> _WRITTEN REQUEST_:
Render the records as a two-column CSV with the columns "field" and "value", one row per labeled line, each field quoted and any line breaks replaced by spaces. Include only everything from the line containing "scientific name: Zonotrichia leucophrys" down through the line containing "scientific name: Tachycineta bicolor", and leave the pictures out.
--- BEGIN ---
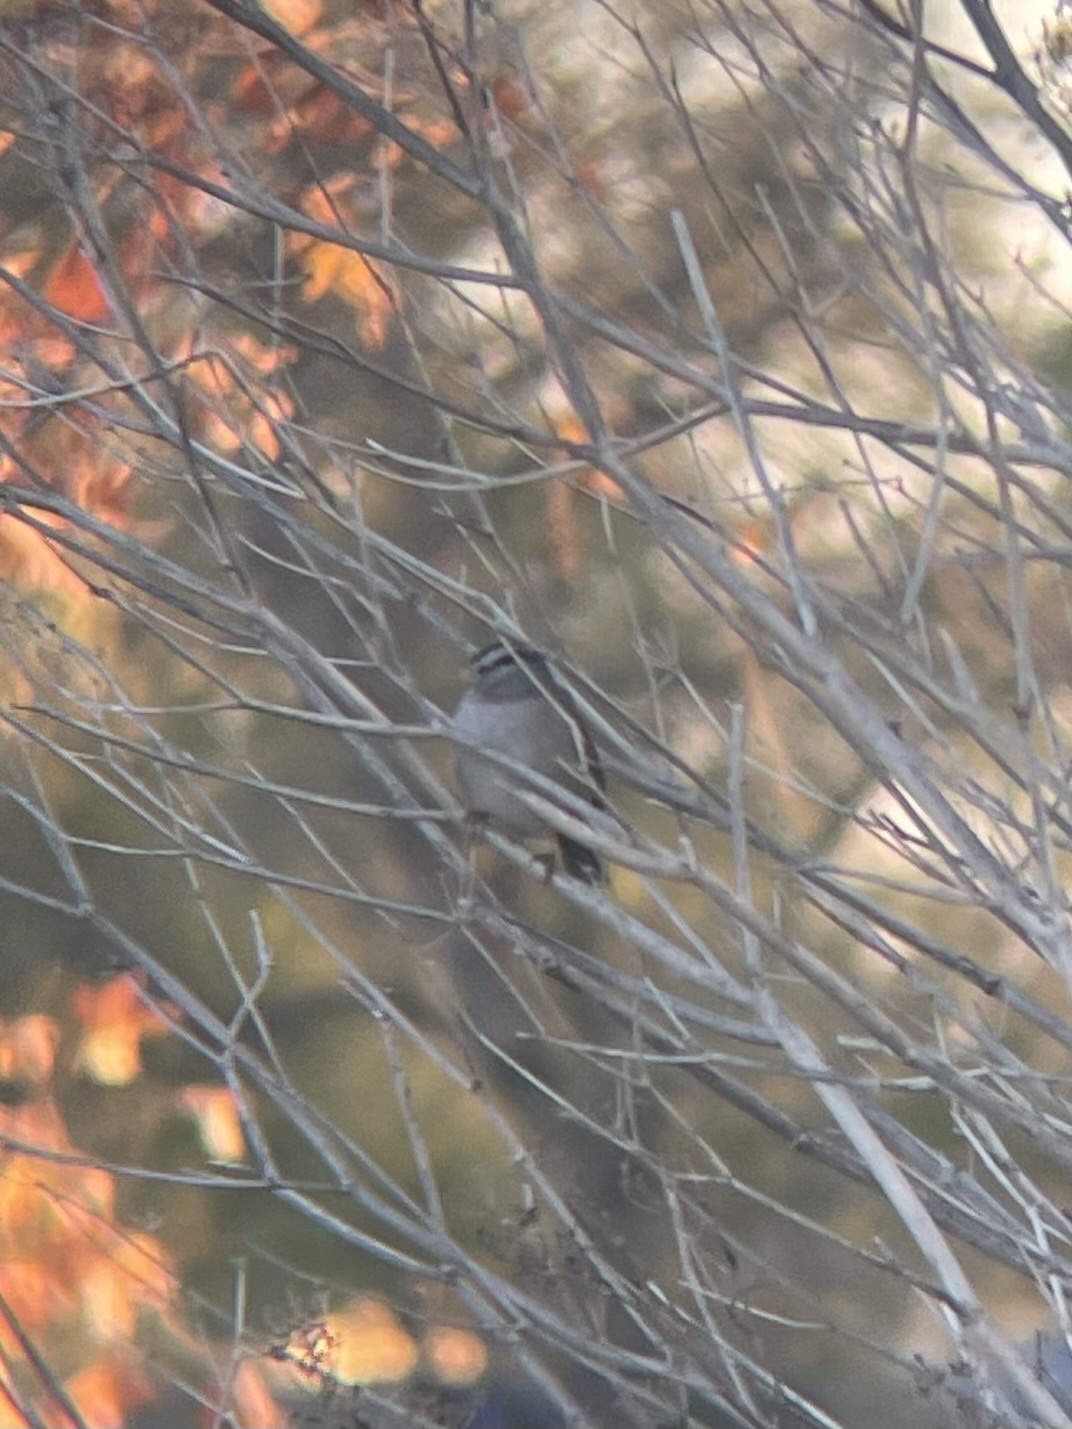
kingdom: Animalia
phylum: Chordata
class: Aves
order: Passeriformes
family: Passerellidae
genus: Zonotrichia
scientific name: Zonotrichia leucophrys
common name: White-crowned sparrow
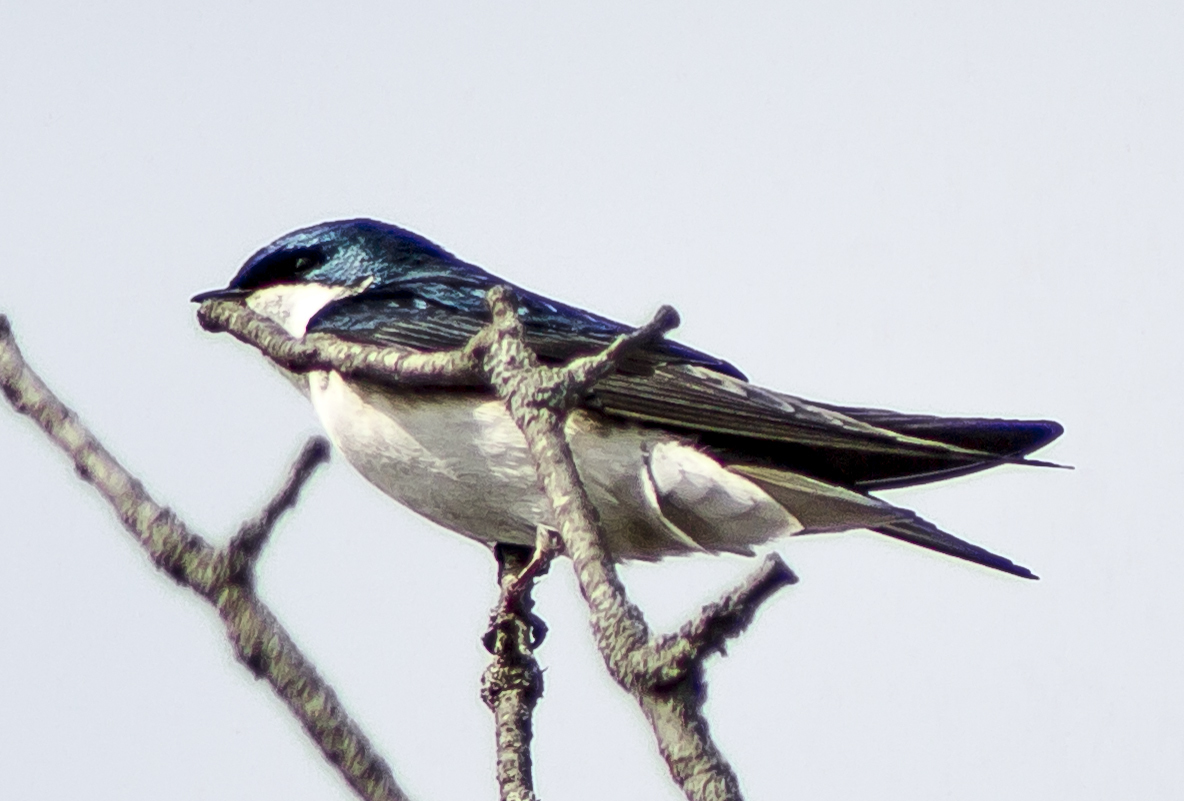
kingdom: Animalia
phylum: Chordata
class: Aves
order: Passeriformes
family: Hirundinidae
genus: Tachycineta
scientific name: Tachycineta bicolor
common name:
--- END ---
--- BEGIN ---
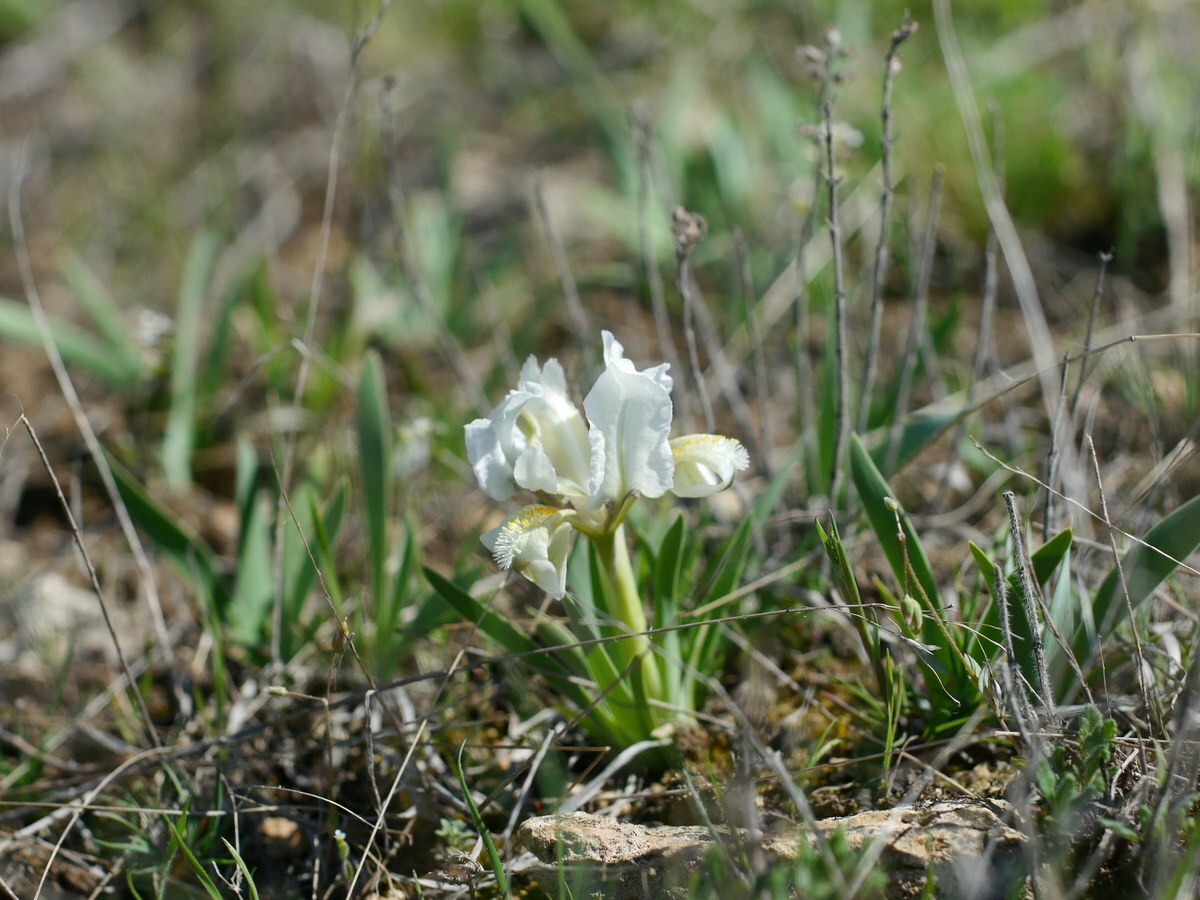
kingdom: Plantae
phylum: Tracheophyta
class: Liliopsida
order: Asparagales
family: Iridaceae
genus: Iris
--- END ---
> _COMPLETE RESPONSE_:
field,value
"scientific name:","Zonotrichia leucophrys"
"common name:","White-crowned sparrow"
"kingdom:","Animalia"
"phylum:","Chordata"
"class:","Aves"
"order:","Passeriformes"
"family:","Hirundinidae"
"genus:","Tachycineta"
"scientific name:","Tachycineta bicolor"